Given records Start Marker

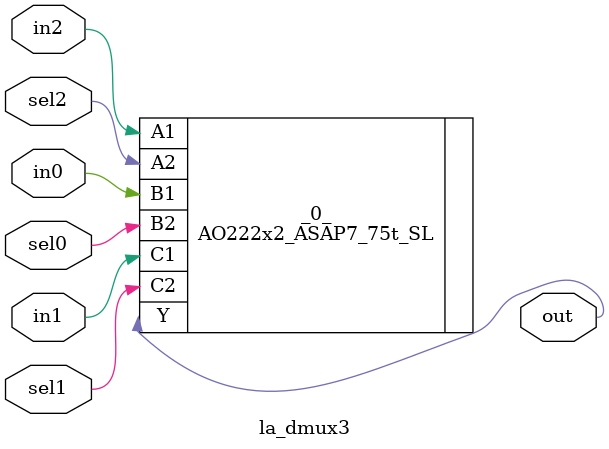
<source format=v>

/* Generated by Yosys 0.44 (git sha1 80ba43d26, g++ 11.4.0-1ubuntu1~22.04 -fPIC -O3) */

(* top =  1  *)
(* src = "inputs/la_dmux3.v:10.1-24.10" *)
module la_dmux3 (
    sel0,
    sel1,
    sel2,
    in0,
    in1,
    in2,
    out
);
  (* src = "inputs/la_dmux3.v:16.12-16.15" *)
  input in0;
  wire in0;
  (* src = "inputs/la_dmux3.v:17.12-17.15" *)
  input in1;
  wire in1;
  (* src = "inputs/la_dmux3.v:18.12-18.15" *)
  input in2;
  wire in2;
  (* src = "inputs/la_dmux3.v:19.12-19.15" *)
  output out;
  wire out;
  (* src = "inputs/la_dmux3.v:13.12-13.16" *)
  input sel0;
  wire sel0;
  (* src = "inputs/la_dmux3.v:14.12-14.16" *)
  input sel1;
  wire sel1;
  (* src = "inputs/la_dmux3.v:15.12-15.16" *)
  input sel2;
  wire sel2;
  AO222x2_ASAP7_75t_SL _0_ (
      .A1(in2),
      .A2(sel2),
      .B1(in0),
      .B2(sel0),
      .C1(in1),
      .C2(sel1),
      .Y (out)
  );
endmodule

</source>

Given records End Marker

▶ _What you are asked to do_
The answer should consist of all the records, duplicated exactly, with no images included.

▶ _Exercise output_
<source format=v>

/* Generated by Yosys 0.44 (git sha1 80ba43d26, g++ 11.4.0-1ubuntu1~22.04 -fPIC -O3) */

(* top =  1  *)
(* src = "inputs/la_dmux3.v:10.1-24.10" *)
module la_dmux3 (
    sel0,
    sel1,
    sel2,
    in0,
    in1,
    in2,
    out
);
  (* src = "inputs/la_dmux3.v:16.12-16.15" *)
  input in0;
  wire in0;
  (* src = "inputs/la_dmux3.v:17.12-17.15" *)
  input in1;
  wire in1;
  (* src = "inputs/la_dmux3.v:18.12-18.15" *)
  input in2;
  wire in2;
  (* src = "inputs/la_dmux3.v:19.12-19.15" *)
  output out;
  wire out;
  (* src = "inputs/la_dmux3.v:13.12-13.16" *)
  input sel0;
  wire sel0;
  (* src = "inputs/la_dmux3.v:14.12-14.16" *)
  input sel1;
  wire sel1;
  (* src = "inputs/la_dmux3.v:15.12-15.16" *)
  input sel2;
  wire sel2;
  AO222x2_ASAP7_75t_SL _0_ (
      .A1(in2),
      .A2(sel2),
      .B1(in0),
      .B2(sel0),
      .C1(in1),
      .C2(sel1),
      .Y (out)
  );
endmodule

</source>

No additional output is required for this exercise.